3801281145_1f3fb2c8bf_z Among scientific communities, there is a small but growing segment of research concerned with "DOHaD" - the developmental origins of health and disease. The work usually focuses on how childhood, including birth, the fetal period, and sometimes even pre-conception events, affects a person's lifelong health and well-being and is the topic of a recent article (subscription required) published in Pediatrics by researchers at the Eunice Kennedy Shriver National Institute of Child Health and Human Development. The phrase "the child is father of the man" is a line from William Wordsworth's "My Heart Leaps Up" and also the title of the article, whose authors added, commendably, "and the mother of the woman."

DOHaD gained acceptance within the medical community starting with the "Barker Theory" in 1995, when David Barker, MD, showed that babies with low birth weights were at higher risk for coronary heart disease later in life. Prior to his work, the dominant model was that the health of those who survived childhood without major disease or disability was sort of "reset" in adulthood, to decline from then into old age. This is increasingly understood to be a simplistic model.

Resistance to the idea stems from the fact that links between child and adult health are associative and not proven to be causative; therefore, the article's authors Alan E. Guttmacher, MD, and Tonse N.K. Raju, MD, call for scientists to do more mechanistic research investigating causation, and "more importantly, to devise treatments and preventions, for the many “adult-onset” conditions that actually are rooted in much earlier exposures and events." Such research is difficult because of the incredible number of variables that occur over an entire lifespan, and even within the category "perinatal risk factors."
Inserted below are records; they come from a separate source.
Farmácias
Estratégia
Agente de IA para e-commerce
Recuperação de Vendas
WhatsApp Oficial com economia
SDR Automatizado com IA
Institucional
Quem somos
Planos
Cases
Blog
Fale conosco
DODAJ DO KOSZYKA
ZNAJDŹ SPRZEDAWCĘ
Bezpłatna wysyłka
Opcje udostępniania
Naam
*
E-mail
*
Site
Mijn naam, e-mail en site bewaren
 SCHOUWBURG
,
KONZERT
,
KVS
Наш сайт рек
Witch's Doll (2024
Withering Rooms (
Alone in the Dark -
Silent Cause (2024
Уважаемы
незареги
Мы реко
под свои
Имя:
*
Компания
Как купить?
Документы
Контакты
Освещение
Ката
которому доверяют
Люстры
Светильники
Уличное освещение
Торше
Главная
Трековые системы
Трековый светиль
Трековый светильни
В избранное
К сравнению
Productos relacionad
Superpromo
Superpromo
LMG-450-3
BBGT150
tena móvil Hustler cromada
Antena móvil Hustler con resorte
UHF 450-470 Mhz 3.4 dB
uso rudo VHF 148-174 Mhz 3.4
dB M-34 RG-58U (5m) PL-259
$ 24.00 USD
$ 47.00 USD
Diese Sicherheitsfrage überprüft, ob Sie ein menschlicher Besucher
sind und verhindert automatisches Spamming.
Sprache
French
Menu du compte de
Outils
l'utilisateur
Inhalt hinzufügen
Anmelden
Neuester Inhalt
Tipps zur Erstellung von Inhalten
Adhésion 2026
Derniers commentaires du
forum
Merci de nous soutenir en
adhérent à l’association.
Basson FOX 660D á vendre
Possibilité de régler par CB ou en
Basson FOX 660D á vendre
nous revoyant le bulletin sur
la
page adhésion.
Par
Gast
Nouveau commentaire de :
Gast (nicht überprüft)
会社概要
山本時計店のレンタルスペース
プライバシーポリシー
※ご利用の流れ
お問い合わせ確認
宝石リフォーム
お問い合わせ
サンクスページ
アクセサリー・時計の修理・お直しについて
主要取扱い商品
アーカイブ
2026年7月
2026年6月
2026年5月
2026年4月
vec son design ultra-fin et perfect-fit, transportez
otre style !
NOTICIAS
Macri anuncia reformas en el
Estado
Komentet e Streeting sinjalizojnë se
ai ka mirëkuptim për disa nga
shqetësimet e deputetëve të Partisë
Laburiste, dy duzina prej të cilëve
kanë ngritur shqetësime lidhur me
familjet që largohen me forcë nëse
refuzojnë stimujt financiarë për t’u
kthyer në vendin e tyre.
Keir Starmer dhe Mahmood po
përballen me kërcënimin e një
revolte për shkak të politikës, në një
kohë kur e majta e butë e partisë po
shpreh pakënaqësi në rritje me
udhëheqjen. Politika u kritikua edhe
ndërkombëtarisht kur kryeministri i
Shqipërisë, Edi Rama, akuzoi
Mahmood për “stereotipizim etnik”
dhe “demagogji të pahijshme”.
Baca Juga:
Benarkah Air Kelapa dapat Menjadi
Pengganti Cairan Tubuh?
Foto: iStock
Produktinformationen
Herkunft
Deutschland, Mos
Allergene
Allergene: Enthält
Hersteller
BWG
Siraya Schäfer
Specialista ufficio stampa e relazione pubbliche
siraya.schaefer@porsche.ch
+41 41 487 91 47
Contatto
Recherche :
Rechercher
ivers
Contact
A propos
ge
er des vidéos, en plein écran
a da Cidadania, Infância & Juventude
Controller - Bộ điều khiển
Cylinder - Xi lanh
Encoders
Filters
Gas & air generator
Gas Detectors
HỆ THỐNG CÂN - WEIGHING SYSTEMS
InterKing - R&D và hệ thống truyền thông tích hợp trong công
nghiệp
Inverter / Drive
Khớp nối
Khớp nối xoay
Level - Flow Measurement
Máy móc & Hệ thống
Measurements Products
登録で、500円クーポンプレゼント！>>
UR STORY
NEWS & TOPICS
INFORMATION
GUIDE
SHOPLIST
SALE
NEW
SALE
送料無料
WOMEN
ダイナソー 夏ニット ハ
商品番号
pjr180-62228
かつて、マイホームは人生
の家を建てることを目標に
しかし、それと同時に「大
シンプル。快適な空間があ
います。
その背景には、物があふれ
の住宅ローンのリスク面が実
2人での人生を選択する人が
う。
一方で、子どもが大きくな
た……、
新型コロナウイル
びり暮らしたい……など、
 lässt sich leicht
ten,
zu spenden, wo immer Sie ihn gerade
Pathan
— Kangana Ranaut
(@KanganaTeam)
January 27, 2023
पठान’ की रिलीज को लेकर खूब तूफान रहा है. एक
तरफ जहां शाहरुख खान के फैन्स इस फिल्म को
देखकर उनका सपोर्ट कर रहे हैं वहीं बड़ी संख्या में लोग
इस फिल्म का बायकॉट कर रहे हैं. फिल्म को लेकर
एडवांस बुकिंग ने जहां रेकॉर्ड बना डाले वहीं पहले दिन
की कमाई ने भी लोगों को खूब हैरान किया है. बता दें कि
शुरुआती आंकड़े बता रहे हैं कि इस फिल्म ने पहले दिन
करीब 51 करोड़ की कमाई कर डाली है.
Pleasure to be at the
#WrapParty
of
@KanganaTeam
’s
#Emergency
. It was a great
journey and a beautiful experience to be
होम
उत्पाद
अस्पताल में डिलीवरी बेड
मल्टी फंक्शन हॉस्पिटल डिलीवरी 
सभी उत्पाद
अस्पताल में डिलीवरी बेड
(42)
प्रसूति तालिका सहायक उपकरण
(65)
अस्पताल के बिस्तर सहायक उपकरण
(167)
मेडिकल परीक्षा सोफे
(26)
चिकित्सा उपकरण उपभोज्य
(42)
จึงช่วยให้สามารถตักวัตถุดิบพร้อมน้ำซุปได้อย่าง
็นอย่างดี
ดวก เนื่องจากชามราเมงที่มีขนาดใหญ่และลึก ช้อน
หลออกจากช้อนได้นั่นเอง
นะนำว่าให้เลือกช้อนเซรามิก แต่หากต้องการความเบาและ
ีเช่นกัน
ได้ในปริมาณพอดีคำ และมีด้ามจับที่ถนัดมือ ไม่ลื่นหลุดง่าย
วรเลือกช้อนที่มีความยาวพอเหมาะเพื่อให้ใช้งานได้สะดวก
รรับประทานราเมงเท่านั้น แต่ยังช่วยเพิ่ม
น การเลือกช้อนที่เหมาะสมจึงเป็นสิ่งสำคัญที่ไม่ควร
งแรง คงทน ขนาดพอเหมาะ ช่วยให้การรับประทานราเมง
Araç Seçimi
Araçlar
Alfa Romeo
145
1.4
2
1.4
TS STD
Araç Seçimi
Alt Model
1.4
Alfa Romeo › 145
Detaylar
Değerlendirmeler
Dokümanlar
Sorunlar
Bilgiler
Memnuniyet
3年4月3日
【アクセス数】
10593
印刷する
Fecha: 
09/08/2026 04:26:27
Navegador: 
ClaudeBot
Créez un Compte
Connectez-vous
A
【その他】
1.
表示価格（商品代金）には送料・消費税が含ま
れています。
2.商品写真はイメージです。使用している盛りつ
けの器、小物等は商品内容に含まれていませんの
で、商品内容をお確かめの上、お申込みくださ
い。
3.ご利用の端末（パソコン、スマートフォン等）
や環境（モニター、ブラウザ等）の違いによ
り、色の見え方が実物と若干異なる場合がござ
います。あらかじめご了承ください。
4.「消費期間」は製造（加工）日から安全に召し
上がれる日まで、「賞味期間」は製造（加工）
In the piece, the authors describe the importance of DOHaD and how a better understanding of it could affect pediatrics and health care:

Arguably the most important advance in the health care of children, and in establishing pediatrics as a medical specialty, was the cultural awakening that children were not simply small adults. Ironically, DOHaD greatly expands the impact of pediatrics by reversing that shift and focusing on how children actually are smaller versions of the adults they will become.

Once the biological and behavioral pathways that underlie DOHaD are identified and understood, the role of pediatrics should expand in fundamental and powerful ways. Anticipatory guidance in the future will not be just about the next 6 weeks or 6 months or even 6 years of the child’s life, but the entire life span. The pediatrician and other children’s health care providers will inform parenting and behaviors, including diet and exercise, and even prescribe presymptomatic medication targeted to the individual child. The pediatrician will become the gatekeeper to lifelong health.